(Extracted page text data)
- Opening Delimiter -

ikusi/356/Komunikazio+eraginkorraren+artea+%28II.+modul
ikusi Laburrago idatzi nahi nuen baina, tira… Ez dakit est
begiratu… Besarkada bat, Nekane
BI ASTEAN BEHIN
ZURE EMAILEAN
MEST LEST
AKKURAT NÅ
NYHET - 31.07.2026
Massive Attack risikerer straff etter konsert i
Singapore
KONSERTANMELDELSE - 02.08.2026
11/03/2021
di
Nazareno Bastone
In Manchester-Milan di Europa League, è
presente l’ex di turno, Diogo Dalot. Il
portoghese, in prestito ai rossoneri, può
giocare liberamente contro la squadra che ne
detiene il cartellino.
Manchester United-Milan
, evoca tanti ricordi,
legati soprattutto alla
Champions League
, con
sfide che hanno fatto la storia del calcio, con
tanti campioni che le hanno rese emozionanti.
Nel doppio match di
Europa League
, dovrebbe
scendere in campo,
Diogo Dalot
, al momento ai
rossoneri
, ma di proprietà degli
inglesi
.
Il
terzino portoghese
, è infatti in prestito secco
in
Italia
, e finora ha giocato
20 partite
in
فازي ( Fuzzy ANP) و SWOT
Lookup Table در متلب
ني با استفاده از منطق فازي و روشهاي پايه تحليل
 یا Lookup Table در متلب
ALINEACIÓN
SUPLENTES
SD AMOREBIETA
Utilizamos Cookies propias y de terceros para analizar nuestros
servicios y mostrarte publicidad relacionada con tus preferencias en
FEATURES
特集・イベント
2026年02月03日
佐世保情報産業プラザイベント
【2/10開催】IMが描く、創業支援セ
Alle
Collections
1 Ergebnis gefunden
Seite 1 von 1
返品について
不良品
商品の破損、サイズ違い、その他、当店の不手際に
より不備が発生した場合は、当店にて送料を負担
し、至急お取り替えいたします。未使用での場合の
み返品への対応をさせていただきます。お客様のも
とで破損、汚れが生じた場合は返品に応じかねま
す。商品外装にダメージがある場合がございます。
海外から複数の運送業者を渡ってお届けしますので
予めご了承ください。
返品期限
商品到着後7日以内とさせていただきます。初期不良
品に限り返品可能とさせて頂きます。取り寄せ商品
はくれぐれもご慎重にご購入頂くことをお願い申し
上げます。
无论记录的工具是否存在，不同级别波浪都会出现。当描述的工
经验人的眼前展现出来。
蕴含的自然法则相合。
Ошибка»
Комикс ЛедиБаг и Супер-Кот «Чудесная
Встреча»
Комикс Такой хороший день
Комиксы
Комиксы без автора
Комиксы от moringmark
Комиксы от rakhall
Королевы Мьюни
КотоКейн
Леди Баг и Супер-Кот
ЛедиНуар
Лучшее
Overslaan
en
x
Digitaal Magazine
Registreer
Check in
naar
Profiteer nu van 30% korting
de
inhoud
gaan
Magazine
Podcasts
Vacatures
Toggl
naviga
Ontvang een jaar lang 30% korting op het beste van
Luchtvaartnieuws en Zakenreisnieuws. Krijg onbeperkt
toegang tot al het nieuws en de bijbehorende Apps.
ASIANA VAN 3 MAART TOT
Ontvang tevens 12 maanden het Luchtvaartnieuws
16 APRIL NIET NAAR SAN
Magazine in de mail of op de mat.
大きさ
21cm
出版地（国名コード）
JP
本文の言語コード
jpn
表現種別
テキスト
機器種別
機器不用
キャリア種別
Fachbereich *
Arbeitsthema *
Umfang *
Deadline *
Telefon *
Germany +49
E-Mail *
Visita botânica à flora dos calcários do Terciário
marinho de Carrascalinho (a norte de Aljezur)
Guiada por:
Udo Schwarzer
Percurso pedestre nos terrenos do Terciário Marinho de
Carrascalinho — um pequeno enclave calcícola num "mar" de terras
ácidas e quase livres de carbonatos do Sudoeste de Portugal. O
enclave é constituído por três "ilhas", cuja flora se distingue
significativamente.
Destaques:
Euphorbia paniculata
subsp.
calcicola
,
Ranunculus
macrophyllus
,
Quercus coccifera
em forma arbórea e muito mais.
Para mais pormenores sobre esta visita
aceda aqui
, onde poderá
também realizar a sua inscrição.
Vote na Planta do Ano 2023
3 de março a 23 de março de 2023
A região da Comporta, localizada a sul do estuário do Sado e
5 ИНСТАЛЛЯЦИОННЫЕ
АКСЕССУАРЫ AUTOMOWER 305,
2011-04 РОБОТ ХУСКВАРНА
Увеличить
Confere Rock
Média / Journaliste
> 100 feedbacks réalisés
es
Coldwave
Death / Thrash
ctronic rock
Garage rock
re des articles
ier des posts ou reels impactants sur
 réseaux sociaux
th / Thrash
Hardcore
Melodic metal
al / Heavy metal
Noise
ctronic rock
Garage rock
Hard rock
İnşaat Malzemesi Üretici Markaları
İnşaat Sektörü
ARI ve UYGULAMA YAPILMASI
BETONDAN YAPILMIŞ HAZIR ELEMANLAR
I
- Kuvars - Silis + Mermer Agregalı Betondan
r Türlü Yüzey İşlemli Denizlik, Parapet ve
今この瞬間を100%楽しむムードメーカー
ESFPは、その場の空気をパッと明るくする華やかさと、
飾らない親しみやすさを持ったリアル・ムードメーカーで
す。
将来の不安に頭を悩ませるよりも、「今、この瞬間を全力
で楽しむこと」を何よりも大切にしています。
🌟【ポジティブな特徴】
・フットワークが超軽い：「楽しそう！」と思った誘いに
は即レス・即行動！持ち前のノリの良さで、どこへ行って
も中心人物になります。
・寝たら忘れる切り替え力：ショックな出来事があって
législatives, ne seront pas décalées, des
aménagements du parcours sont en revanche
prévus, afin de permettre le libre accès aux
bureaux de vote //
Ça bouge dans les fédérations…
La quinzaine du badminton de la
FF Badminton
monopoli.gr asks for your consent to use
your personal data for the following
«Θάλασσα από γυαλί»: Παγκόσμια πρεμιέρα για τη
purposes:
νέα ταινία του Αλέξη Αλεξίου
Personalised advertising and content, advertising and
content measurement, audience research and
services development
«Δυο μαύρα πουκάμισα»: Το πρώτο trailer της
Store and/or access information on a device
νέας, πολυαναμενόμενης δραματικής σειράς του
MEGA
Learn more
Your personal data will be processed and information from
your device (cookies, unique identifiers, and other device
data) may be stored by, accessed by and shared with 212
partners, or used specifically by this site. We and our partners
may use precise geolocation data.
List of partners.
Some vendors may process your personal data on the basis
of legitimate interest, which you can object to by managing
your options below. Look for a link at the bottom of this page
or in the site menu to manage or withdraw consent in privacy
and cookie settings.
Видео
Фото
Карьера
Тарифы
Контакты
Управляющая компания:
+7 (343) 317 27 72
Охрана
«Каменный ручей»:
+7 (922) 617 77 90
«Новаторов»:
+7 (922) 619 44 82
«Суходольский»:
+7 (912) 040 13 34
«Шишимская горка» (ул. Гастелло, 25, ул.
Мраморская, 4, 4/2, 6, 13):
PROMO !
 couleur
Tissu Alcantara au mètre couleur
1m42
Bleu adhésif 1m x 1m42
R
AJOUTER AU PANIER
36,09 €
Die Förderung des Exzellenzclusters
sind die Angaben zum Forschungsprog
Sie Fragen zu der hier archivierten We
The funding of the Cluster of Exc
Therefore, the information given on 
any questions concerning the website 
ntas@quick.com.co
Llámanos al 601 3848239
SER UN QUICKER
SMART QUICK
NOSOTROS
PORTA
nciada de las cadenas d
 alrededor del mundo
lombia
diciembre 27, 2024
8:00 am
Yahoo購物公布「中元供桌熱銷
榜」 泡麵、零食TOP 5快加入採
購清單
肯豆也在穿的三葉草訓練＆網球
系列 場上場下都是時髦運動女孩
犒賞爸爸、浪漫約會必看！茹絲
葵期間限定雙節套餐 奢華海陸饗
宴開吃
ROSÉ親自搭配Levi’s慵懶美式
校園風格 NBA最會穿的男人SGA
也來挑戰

- Closing Delimiter -

Convert every line of the rows above into a Markdown table with two columns, No. and Text. Number each line and leave out blank lines.

| No. | Text |
|---|---|
| 1 | ikusi/356/Komunikazio+eraginkorraren+artea+%28II.+modul |
| 2 | ikusi Laburrago idatzi nahi nuen baina, tira… Ez dakit est |
| 3 | begiratu… Besarkada bat, Nekane |
| 4 | BI ASTEAN BEHIN |
| 5 | ZURE EMAILEAN |
| 6 | MEST LEST |
| 7 | AKKURAT NÅ |
| 8 | NYHET - 31.07.2026 |
| 9 | Massive Attack risikerer straff etter konsert i |
| 10 | Singapore |
| 11 | KONSERTANMELDELSE - 02.08.2026 |
| 12 | 11/03/2021 |
| 13 | di |
| 14 | Nazareno Bastone |
| 15 | In Manchester-Milan di Europa League, è |
| 16 | presente l’ex di turno, Diogo Dalot. Il |
| 17 | portoghese, in prestito ai rossoneri, può |
| 18 | giocare liberamente contro la squadra che ne |
| 19 | detiene il cartellino. |
| 20 | Manchester United-Milan |
| 21 | , evoca tanti ricordi, |
| 22 | legati soprattutto alla |
| 23 | Champions League |
| 24 | , con |
| 25 | sfide che hanno fatto la storia del calcio, con |
| 26 | tanti campioni che le hanno rese emozionanti. |
| 27 | Nel doppio match di |
| 28 | Europa League |
| 29 | , dovrebbe |
| 30 | scendere in campo, |
| 31 | Diogo Dalot |
| 32 | , al momento ai |
| 33 | rossoneri |
| 34 | , ma di proprietà degli |
| 35 | inglesi |
| 36 | . |
| 37 | Il |
| 38 | terzino portoghese |
| 39 | , è infatti in prestito secco |
| 40 | in |
| 41 | Italia |
| 42 | , e finora ha giocato |
| 43 | 20 partite |
| 44 | in |
| 45 | فازي ( Fuzzy ANP) و SWOT |
| 46 | Lookup Table در متلب |
| 47 | ني با استفاده از منطق فازي و روشهاي پايه تحليل |
| 48 |  یا Lookup Table در متلب |
| 49 | ALINEACIÓN |
| 50 | SUPLENTES |
| 51 | SD AMOREBIETA |
| 52 | Utilizamos Cookies propias y de terceros para analizar nuestros |
| 53 | servicios y mostrarte publicidad relacionada con tus preferencias en |
| 54 | FEATURES |
| 55 | 特集・イベント |
| 56 | 2026年02月03日 |
| 57 | 佐世保情報産業プラザイベント |
| 58 | 【2/10開催】IMが描く、創業支援セ |
| 59 | Alle |
| 60 | Collections |
| 61 | 1 Ergebnis gefunden |
| 62 | Seite 1 von 1 |
| 63 | 返品について |
| 64 | 不良品 |
| 65 | 商品の破損、サイズ違い、その他、当店の不手際に |
| 66 | より不備が発生した場合は、当店にて送料を負担 |
| 67 | し、至急お取り替えいたします。未使用での場合の |
| 68 | み返品への対応をさせていただきます。お客様のも |
| 69 | とで破損、汚れが生じた場合は返品に応じかねま |
| 70 | す。商品外装にダメージがある場合がございます。 |
| 71 | 海外から複数の運送業者を渡ってお届けしますので |
| 72 | 予めご了承ください。 |
| 73 | 返品期限 |
| 74 | 商品到着後7日以内とさせていただきます。初期不良 |
| 75 | 品に限り返品可能とさせて頂きます。取り寄せ商品 |
| 76 | はくれぐれもご慎重にご購入頂くことをお願い申し |
| 77 | 上げます。 |
| 78 | 无论记录的工具是否存在，不同级别波浪都会出现。当描述的工 |
| 79 | 经验人的眼前展现出来。 |
| 80 | 蕴含的自然法则相合。 |
| 81 | Ошибка» |
| 82 | Комикс ЛедиБаг и Супер-Кот «Чудесная |
| 83 | Встреча» |
| 84 | Комикс Такой хороший день |
| 85 | Комиксы |
| 86 | Комиксы без автора |
| 87 | Комиксы от moringmark |
| 88 | Комиксы от rakhall |
| 89 | Королевы Мьюни |
| 90 | КотоКейн |
| 91 | Леди Баг и Супер-Кот |
| 92 | ЛедиНуар |
| 93 | Лучшее |
| 94 | Overslaan |
| 95 | en |
| 96 | x |
| 97 | Digitaal Magazine |
| 98 | Registreer |
| 99 | Check in |
| 100 | naar |
| 101 | Profiteer nu van 30% korting |
| 102 | de |
| 103 | inhoud |
| 104 | gaan |
| 105 | Magazine |
| 106 | Podcasts |
| 107 | Vacatures |
| 108 | Toggl |
| 109 | naviga |
| 110 | Ontvang een jaar lang 30% korting op het beste van |
| 111 | Luchtvaartnieuws en Zakenreisnieuws. Krijg onbeperkt |
| 112 | toegang tot al het nieuws en de bijbehorende Apps. |
| 113 | ASIANA VAN 3 MAART TOT |
| 114 | Ontvang tevens 12 maanden het Luchtvaartnieuws |
| 115 | 16 APRIL NIET NAAR SAN |
| 116 | Magazine in de mail of op de mat. |
| 117 | 大きさ |
| 118 | 21cm |
| 119 | 出版地（国名コード） |
| 120 | JP |
| 121 | 本文の言語コード |
| 122 | jpn |
| 123 | 表現種別 |
| 124 | テキスト |
| 125 | 機器種別 |
| 126 | 機器不用 |
| 127 | キャリア種別 |
| 128 | Fachbereich * |
| 129 | Arbeitsthema * |
| 130 | Umfang * |
| 131 | Deadline * |
| 132 | Telefon * |
| 133 | Germany +49 |
| 134 | E-Mail * |
| 135 | Visita botânica à flora dos calcários do Terciário |
| 136 | marinho de Carrascalinho (a norte de Aljezur) |
| 137 | Guiada por: |
| 138 | Udo Schwarzer |
| 139 | Percurso pedestre nos terrenos do Terciário Marinho de |
| 140 | Carrascalinho — um pequeno enclave calcícola num "mar" de terras |
| 141 | ácidas e quase livres de carbonatos do Sudoeste de Portugal. O |
| 142 | enclave é constituído por três "ilhas", cuja flora se distingue |
| 143 | significativamente. |
| 144 | Destaques: |
| 145 | Euphorbia paniculata |
| 146 | subsp. |
| 147 | calcicola |
| 148 | , |
| 149 | Ranunculus |
| 150 | macrophyllus |
| 151 | , |
| 152 | Quercus coccifera |
| 153 | em forma arbórea e muito mais. |
| 154 | Para mais pormenores sobre esta visita |
| 155 | aceda aqui |
| 156 | , onde poderá |
| 157 | também realizar a sua inscrição. |
| 158 | Vote na Planta do Ano 2023 |
| 159 | 3 de março a 23 de março de 2023 |
| 160 | A região da Comporta, localizada a sul do estuário do Sado e |
| 161 | 5 ИНСТАЛЛЯЦИОННЫЕ |
| 162 | АКСЕССУАРЫ AUTOMOWER 305, |
| 163 | 2011-04 РОБОТ ХУСКВАРНА |
| 164 | Увеличить |
| 165 | Confere Rock |
| 166 | Média / Journaliste |
| 167 | > 100 feedbacks réalisés |
| 168 | es |
| 169 | Coldwave |
| 170 | Death / Thrash |
| 171 | ctronic rock |
| 172 | Garage rock |
| 173 | re des articles |
| 174 | ier des posts ou reels impactants sur |
| 175 |  réseaux sociaux |
| 176 | th / Thrash |
| 177 | Hardcore |
| 178 | Melodic metal |
| 179 | al / Heavy metal |
| 180 | Noise |
| 181 | ctronic rock |
| 182 | Garage rock |
| 183 | Hard rock |
| 184 | İnşaat Malzemesi Üretici Markaları |
| 185 | İnşaat Sektörü |
| 186 | ARI ve UYGULAMA YAPILMASI |
| 187 | BETONDAN YAPILMIŞ HAZIR ELEMANLAR |
| 188 | I |
| 189 | - Kuvars - Silis + Mermer Agregalı Betondan |
| 190 | r Türlü Yüzey İşlemli Denizlik, Parapet ve |
| 191 | 今この瞬間を100%楽しむムードメーカー |
| 192 | ESFPは、その場の空気をパッと明るくする華やかさと、 |
| 193 | 飾らない親しみやすさを持ったリアル・ムードメーカーで |
| 194 | す。 |
| 195 | 将来の不安に頭を悩ませるよりも、「今、この瞬間を全力 |
| 196 | で楽しむこと」を何よりも大切にしています。 |
| 197 | 🌟【ポジティブな特徴】 |
| 198 | ・フットワークが超軽い：「楽しそう！」と思った誘いに |
| 199 | は即レス・即行動！持ち前のノリの良さで、どこへ行って |
| 200 | も中心人物になります。 |
| 201 | ・寝たら忘れる切り替え力：ショックな出来事があって |
| 202 | législatives, ne seront pas décalées, des |
| 203 | aménagements du parcours sont en revanche |
| 204 | prévus, afin de permettre le libre accès aux |
| 205 | bureaux de vote // |
| 206 | Ça bouge dans les fédérations… |
| 207 | La quinzaine du badminton de la |
| 208 | FF Badminton |
| 209 | monopoli.gr asks for your consent to use |
| 210 | your personal data for the following |
| 211 | «Θάλασσα από γυαλί»: Παγκόσμια πρεμιέρα για τη |
| 212 | purposes: |
| 213 | νέα ταινία του Αλέξη Αλεξίου |
| 214 | Personalised advertising and content, advertising and |
| 215 | content measurement, audience research and |
| 216 | services development |
| 217 | «Δυο μαύρα πουκάμισα»: Το πρώτο trailer της |
| 218 | Store and/or access information on a device |
| 219 | νέας, πολυαναμενόμενης δραματικής σειράς του |
| 220 | MEGA |
| 221 | Learn more |
| 222 | Your personal data will be processed and information from |
| 223 | your device (cookies, unique identifiers, and other device |
| 224 | data) may be stored by, accessed by and shared with 212 |
| 225 | partners, or used specifically by this site. We and our partners |
| 226 | may use precise geolocation data. |
| 227 | List of partners. |
| 228 | Some vendors may process your personal data on the basis |
| 229 | of legitimate interest, which you can object to by managing |
| 230 | your options below. Look for a link at the bottom of this page |
| 231 | or in the site menu to manage or withdraw consent in privacy |
| 232 | and cookie settings. |
| 233 | Видео |
| 234 | Фото |
| 235 | Карьера |
| 236 | Тарифы |
| 237 | Контакты |
| 238 | Управляющая компания: |
| 239 | +7 (343) 317 27 72 |
| 240 | Охрана |
| 241 | «Каменный ручей»: |
| 242 | +7 (922) 617 77 90 |
| 243 | «Новаторов»: |
| 244 | +7 (922) 619 44 82 |
| 245 | «Суходольский»: |
| 246 | +7 (912) 040 13 34 |
| 247 | «Шишимская горка» (ул. Гастелло, 25, ул. |
| 248 | Мраморская, 4, 4/2, 6, 13): |
| 249 | PROMO ! |
| 250 |  couleur |
| 251 | Tissu Alcantara au mètre couleur |
| 252 | 1m42 |
| 253 | Bleu adhésif 1m x 1m42 |
| 254 | R |
| 255 | AJOUTER AU PANIER |
| 256 | 36,09 € |
| 257 | Die Förderung des Exzellenzclusters |
| 258 | sind die Angaben zum Forschungsprog |
| 259 | Sie Fragen zu der hier archivierten We |
| 260 | The funding of the Cluster of Exc |
| 261 | Therefore, the information given on  |
| 262 | any questions concerning the website  |
| 263 | ntas@quick.com.co |
| 264 | Llámanos al 601 3848239 |
| 265 | SER UN QUICKER |
| 266 | SMART QUICK |
| 267 | NOSOTROS |
| 268 | PORTA |
| 269 | nciada de las cadenas d |
| 270 |  alrededor del mundo |
| 271 | lombia |
| 272 | diciembre 27, 2024 |
| 273 | 8:00 am |
| 274 | Yahoo購物公布「中元供桌熱銷 |
| 275 | 榜」 泡麵、零食TOP 5快加入採 |
| 276 | 購清單 |
| 277 | 肯豆也在穿的三葉草訓練＆網球 |
| 278 | 系列 場上場下都是時髦運動女孩 |
| 279 | 犒賞爸爸、浪漫約會必看！茹絲 |
| 280 | 葵期間限定雙節套餐 奢華海陸饗 |
| 281 | 宴開吃 |
| 282 | ROSÉ親自搭配Levi’s慵懶美式 |
| 283 | 校園風格 NBA最會穿的男人SGA |
| 284 | 也來挑戰 |